Automatic enrolment will reverse the slump in pension saving, with around half of British firms with no pension provision choosing NEST for their workers, Pensions Minister Steve Webb said today as new research shows a drop of 15 per cent in employees’ pension saving.
Only a quarter of private sector employees are active members of their employers’ pension scheme in Britain today (26 per cent), down from a third in 2007 (31 per cent), representing a 15 per cent drop in employees’ pension saving overall.
And only 31 per cent of private sector organisations currently offer any pension provision for their staff. This is down from 41 per cent in 2007.
45 per cent of firms without a current workplace scheme intend to enrol all their employees into NEST, the National Employment Savings Trust. A further 11 per cent say they will set up their own scheme, while five per cent say they will use a combination of both.
Pensions Minister Steve Webb said:
Automatic enrolment into workplace pensions will start the monumental shift we need to get millions more people in Britain saving for their retirement.
It’s a major change for business too, especially for firms that don’t currently offer pension schemes for staff and it is good news that so many say they will use NEST.
NEST is designed around the needs of people who are new to pension saving, with low charges, costs and easy to use services. We expect around half of all new savers to be NEST members, including many low-paid and part-time workers, women and young people, who will get a contribution from their employer for the first time.
Most firms who already offer some form of workplace provision plan to keep all current members of their largest or only scheme in their existing scheme (60 per cent). Six per cent plan to enrol all current members in to NEST. Half of employers say they will use their existing scheme for all non-members and new employees, and 19 per cent would enrol all non-members and new employees into NEST.
Over half of all employers (55 per cent) who intend to keep at least some employees in their largest scheme say they are likely to maintain their current contribution levels for existing members. A third (34 per cent) say they are likely to increase contributions. Only 6 per cent say they would reduce contributions.

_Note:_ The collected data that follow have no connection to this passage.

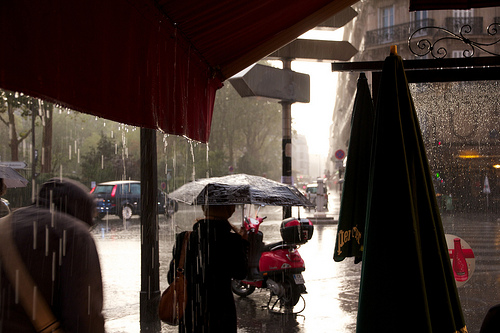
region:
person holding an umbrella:
[156, 156, 318, 222]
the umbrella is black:
[158, 169, 346, 222]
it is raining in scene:
[10, 109, 187, 300]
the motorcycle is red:
[253, 237, 313, 311]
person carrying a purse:
[147, 245, 219, 327]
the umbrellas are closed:
[320, 63, 461, 326]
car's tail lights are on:
[88, 157, 165, 225]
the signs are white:
[240, 39, 394, 114]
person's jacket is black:
[193, 225, 250, 327]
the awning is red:
[3, 0, 274, 125]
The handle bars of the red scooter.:
[235, 210, 269, 229]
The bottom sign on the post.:
[234, 59, 313, 104]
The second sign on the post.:
[263, 34, 373, 67]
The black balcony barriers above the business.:
[366, 19, 498, 51]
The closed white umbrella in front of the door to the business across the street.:
[481, 169, 493, 201]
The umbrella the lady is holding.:
[164, 171, 324, 223]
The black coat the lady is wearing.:
[180, 217, 245, 329]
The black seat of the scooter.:
[256, 230, 288, 250]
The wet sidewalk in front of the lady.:
[121, 198, 351, 330]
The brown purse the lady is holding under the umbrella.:
[156, 220, 186, 321]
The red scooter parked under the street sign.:
[234, 201, 322, 313]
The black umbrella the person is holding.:
[167, 171, 309, 215]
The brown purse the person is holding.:
[154, 230, 194, 326]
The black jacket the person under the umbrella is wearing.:
[174, 215, 261, 327]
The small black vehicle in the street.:
[85, 169, 177, 217]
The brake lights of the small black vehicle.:
[84, 183, 122, 195]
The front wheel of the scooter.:
[226, 269, 249, 294]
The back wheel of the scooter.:
[263, 283, 309, 312]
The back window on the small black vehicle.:
[89, 176, 114, 202]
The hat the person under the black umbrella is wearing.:
[197, 205, 244, 222]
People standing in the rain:
[10, 5, 491, 332]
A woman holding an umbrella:
[163, 166, 323, 228]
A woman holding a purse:
[153, 178, 245, 331]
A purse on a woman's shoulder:
[156, 216, 198, 323]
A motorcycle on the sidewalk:
[223, 214, 318, 321]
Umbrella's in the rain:
[338, 37, 470, 332]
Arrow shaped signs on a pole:
[227, 4, 372, 103]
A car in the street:
[84, 169, 194, 222]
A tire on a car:
[119, 205, 134, 219]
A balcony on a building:
[359, 8, 492, 57]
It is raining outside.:
[53, 117, 267, 223]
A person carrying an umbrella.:
[169, 164, 293, 247]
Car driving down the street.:
[81, 168, 179, 223]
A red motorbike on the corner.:
[235, 219, 317, 309]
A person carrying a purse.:
[147, 232, 194, 321]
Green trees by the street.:
[205, 112, 284, 183]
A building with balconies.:
[344, 5, 499, 47]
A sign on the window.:
[428, 216, 480, 287]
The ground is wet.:
[87, 214, 174, 303]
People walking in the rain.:
[21, 171, 308, 318]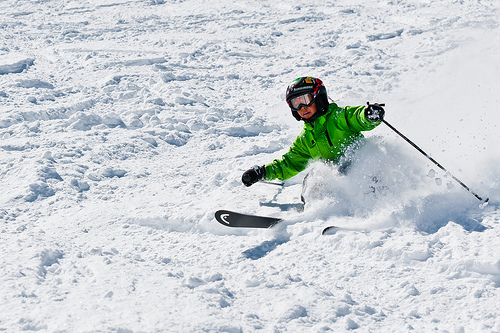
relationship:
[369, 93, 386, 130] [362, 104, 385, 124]
glove in hand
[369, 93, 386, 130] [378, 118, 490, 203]
glove holding poles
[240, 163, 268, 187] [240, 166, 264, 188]
glove on hand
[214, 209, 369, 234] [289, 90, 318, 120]
skis has face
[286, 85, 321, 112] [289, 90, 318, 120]
glasses on face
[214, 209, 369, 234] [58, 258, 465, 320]
skis on snow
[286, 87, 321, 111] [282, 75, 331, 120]
glasses on head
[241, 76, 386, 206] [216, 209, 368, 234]
him standing on skis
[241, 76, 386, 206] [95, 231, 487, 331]
him falling on snow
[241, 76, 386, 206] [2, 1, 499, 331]
him skiing down hill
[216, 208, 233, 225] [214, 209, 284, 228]
symbol on ski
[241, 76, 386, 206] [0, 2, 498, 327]
him buried in snow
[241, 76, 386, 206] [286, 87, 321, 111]
him wearing glasses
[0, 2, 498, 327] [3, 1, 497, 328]
snow covering ground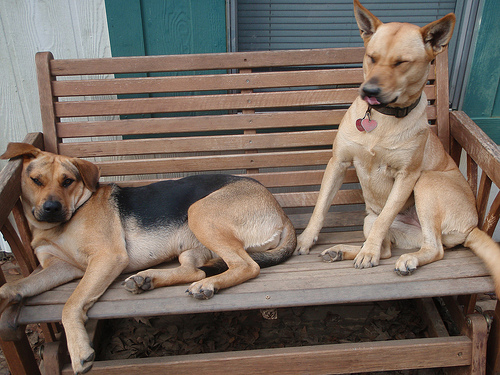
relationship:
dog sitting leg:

Only around a fifth of all private sector firms offer some form of workplace based scheme open to new members. Even where employers offer open schemes access may be restricted to certain groups of employees such as those who had been working for the firm for a certain period of time.
Notes to Editors
- Employers’ Pension Provision Survey 2011 is available at:
- The survey was conducted among a representative sample of private sector employers in Great Britain. The sample was drawn from the Inter-Departmental Business Register (IDBR); small businesses without employees were excluded, as was the public sector. In 2011, the population of all private sector employers in Britain with at least one employee comprised around 1.6 million organisations, which together employed around 20 million employees.
- The research was carried out by the National Institute of Economic and Social Research and TNS-BMRB on behalf of the Department for Work and Pensions.
- The research surveyed 3,093 private sector employers of all sizes in Great Britain. It is part of a series of surveys which have been carried roughly biannually since 1994. The previous report was published in 2009.
- Automatic enrolment, starting in October, will require employers to automatically enrol all eligible workers into a workplace pension scheme and make a minimum contribution into the scheme.